> Task statement: Retype each record below word for word. Leave the pictures out.

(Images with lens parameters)
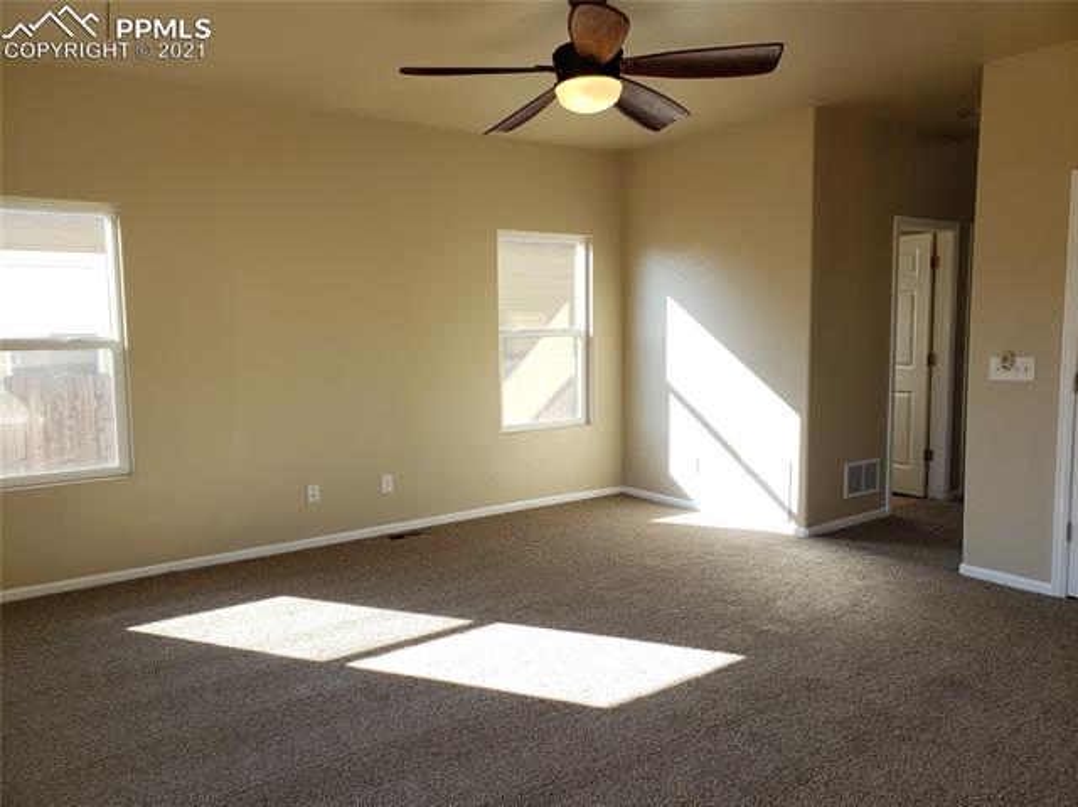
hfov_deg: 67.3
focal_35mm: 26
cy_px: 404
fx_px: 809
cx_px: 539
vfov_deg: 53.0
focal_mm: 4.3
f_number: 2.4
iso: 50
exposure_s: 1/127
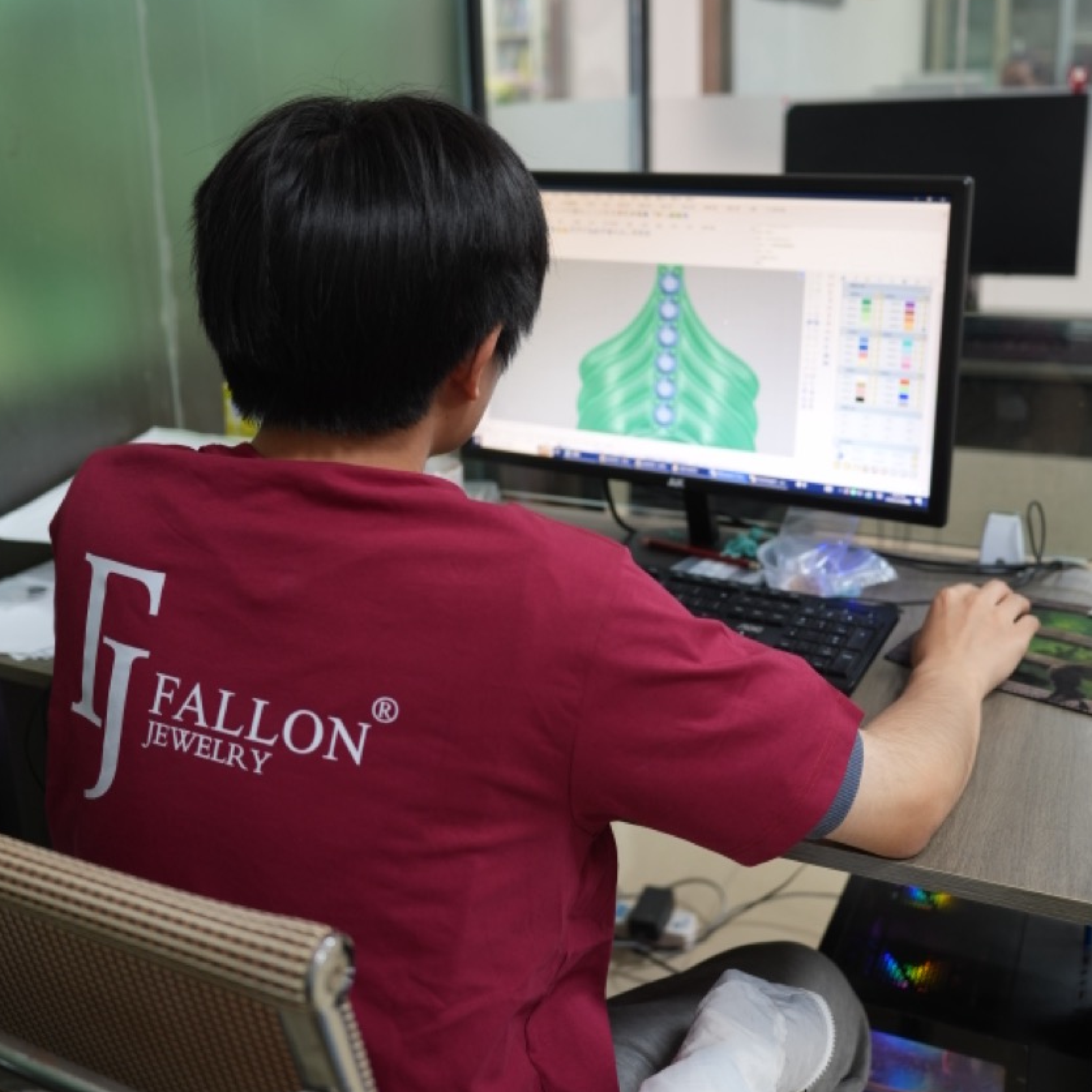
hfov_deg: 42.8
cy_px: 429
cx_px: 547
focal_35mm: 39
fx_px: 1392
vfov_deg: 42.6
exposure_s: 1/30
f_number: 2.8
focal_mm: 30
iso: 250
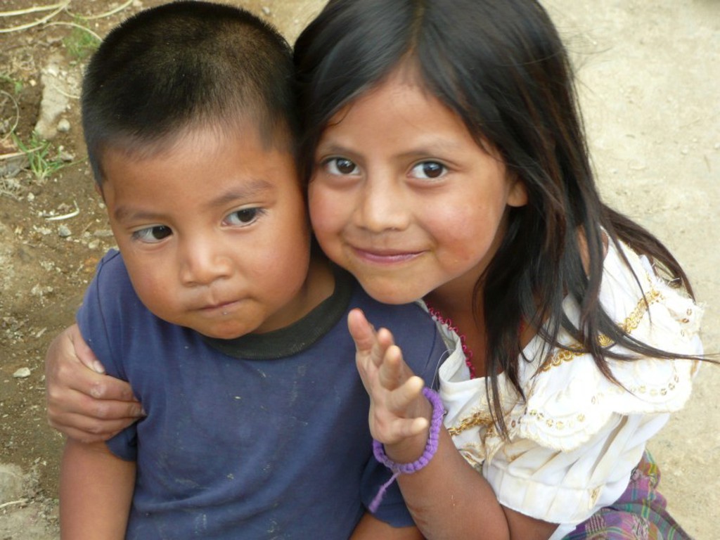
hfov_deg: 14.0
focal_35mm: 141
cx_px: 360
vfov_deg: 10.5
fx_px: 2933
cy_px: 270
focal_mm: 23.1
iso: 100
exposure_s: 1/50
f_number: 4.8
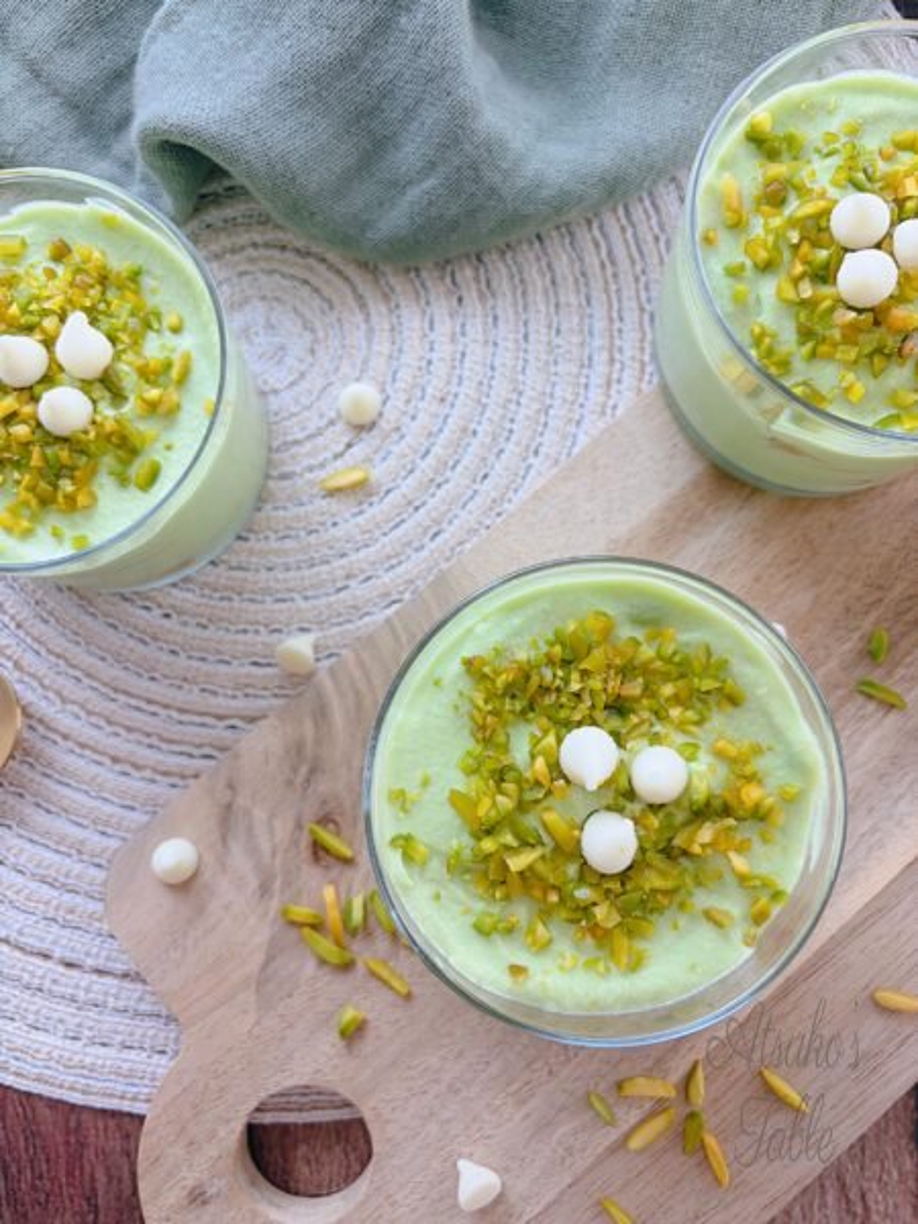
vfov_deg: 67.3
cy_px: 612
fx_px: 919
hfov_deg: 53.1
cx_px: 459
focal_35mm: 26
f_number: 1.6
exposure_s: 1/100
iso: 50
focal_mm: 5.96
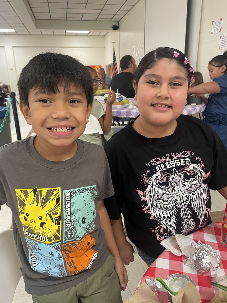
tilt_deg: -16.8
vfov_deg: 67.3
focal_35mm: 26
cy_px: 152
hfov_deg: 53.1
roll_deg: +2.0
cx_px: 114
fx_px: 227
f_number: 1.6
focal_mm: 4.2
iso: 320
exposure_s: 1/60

> Solution:
hfov_deg: 67.3
focal_35mm: 26
cy_px: 404
fx_px: 809
cx_px: 539
vfov_deg: 53.0
focal_mm: 4.3
f_number: 2.4
iso: 50
exposure_s: 1/127
hfov_deg: 42.8
cy_px: 429
cx_px: 547
focal_35mm: 39
fx_px: 1392
vfov_deg: 42.6
exposure_s: 1/30
f_number: 2.8
focal_mm: 30
iso: 250
hfov_deg: 14.0
focal_35mm: 141
cx_px: 360
vfov_deg: 10.5
fx_px: 2933
cy_px: 270
focal_mm: 23.1
iso: 100
exposure_s: 1/50
f_number: 4.8
vfov_deg: 67.3
cy_px: 612
fx_px: 919
hfov_deg: 53.1
cx_px: 459
focal_35mm: 26
f_number: 1.6
exposure_s: 1/100
iso: 50
focal_mm: 5.96
tilt_deg: -16.8
vfov_deg: 67.3
focal_35mm: 26
cy_px: 152
hfov_deg: 53.1
roll_deg: +2.0
cx_px: 114
fx_px: 227
f_number: 1.6
focal_mm: 4.2
iso: 320
exposure_s: 1/60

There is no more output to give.